Most of the homeless individuals in Malaysia are not unemployed, but are working at low-paying jobs. Some have mental illness or are of subaverage intelligence and therefore unemployable. Some lost their jobs due to the deteriorating economy, personal problems, clinical depression or other medical issues. Some are victims of crime, sexual abuse or domestic violence. Some were cheated of their wages by employers, or had entered into business partnerships which failed. Some are senior citizens abandoned by their families and are unable to find a welfare home that is able to accept them. But many are just ordinary citizens struggling to make ends meet and send money home to their families in other towns and villages.
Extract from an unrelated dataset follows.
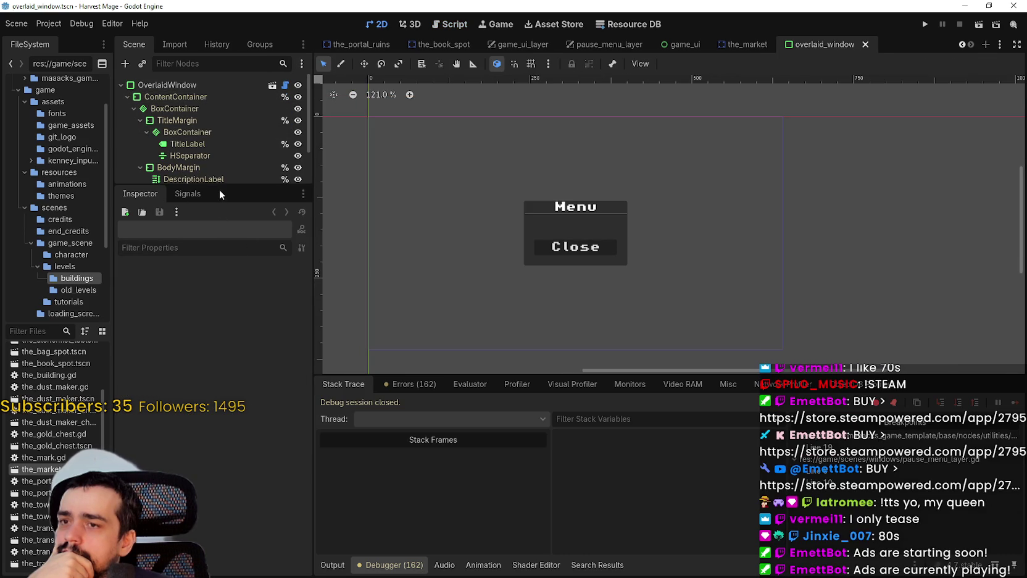
Enlarge the scene tree and open overlaid_window.gd at its exclusive-control setup code.
left_click_drag(219, 186, 241, 368)
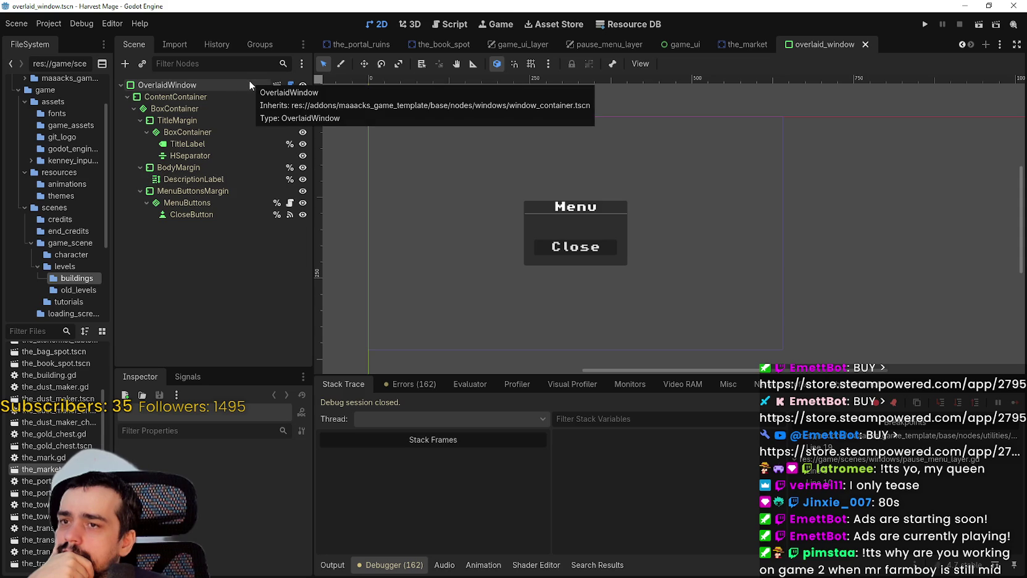
left_click(229, 108)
The reason for the rising number of homeless people in the streets of Kuala Lumpur is the same as everywhere else in the world – urban migration for better economic opportunities, wage stagnation and rising costs of living. Rising rent, utility costs and fuel costs mean that low-income individuals who were previously able to rent rooms in the city are now no longer able to afford the same. While affordable housing is available outside of city limits, the cost of private vehicle ownership and the lack of a reliable public transport system mean that these individuals have no means of travelling to and from work. As a result, many opt to sleep in public areas not far from their workplaces.
Different homeless outreach organisations have different operating procedures. Some, like the Pit Stop Community Café, have a permanent place to serve their street clients from. Some, like Dapur Jalanan, use permanent tableware to cut down on packaging and waste. Some, like Yellow House KL, provide job training and job matching services and offer haircuts and hairwash services to help street clients stay healthy and clean and show up neatly for job interviews. Some, like Kedai Jalanan UM, reduce waste and reuse resources by redirecting used clothes and other donated items to the homeless and urban poor. Some, like Reach Out Malaysia and Kechara Soup Kitchen, distribute packaged food to street clients in different parts of the city because some of the said street clients may be asleep, still at work, unable to walk or travel to soup kitchens for their meals, or are only able to eat at a later time, and find packed food to be more convenient, portable and hygienic. Some, like Food Aid Foundation, collect surplus food from markets and factories and redirect them to organisations, welfare homes and the less privileged to reduce food waste. Some, like Buku Jalanan Chow Kit, provide free tuition to impoverished and street children. All these organisations assist in meeting the different needs of different beneficiaries. The reason why some of the street clients are seen to be discarding food is that some of the food given is stale or has gone bad, or non-halal food is given out to Muslim street clients even when they decline the same. This is the reason why individuals should work together with established organisations to find out the needs of the intended beneficiaries, and should refrain from giving anything that they would not themselves eat.
The writer also displayed her arrogance and ignorance in assuming that homeless outreach volunteers and our street clients do not play our part in cleaning up public places. Most of the organisations include cleaning up in their procedures and encourage our street clients to assist us in post-meal clean-ups. Some of our street clients rescue and care for stray animals, and volunteers assist them in getting the animals neutered.
The only insinuation made by the writer that I agree with is that Malaysians are a generous lot. This is because rational, compassionate people are aggrieved by the suffering of others. However, providing food and material assistance is only the initial step towards alleviating poverty and hardship. I am reminded of the words of Mary Wollstonecraft: “It is justice, not charity, that is wanting in the world”. Many groups and individuals are working towards improving educational and employment opportunities and providing medical assistance, legal advice and counselling services to improve the quality of life of the less privileged and help to change the status quo. It is good to remember that for every mean-spirited critic out there, there are at least 20 other Malaysians willing to put themselves out of their comfort zone to assist, encourage and uplift others.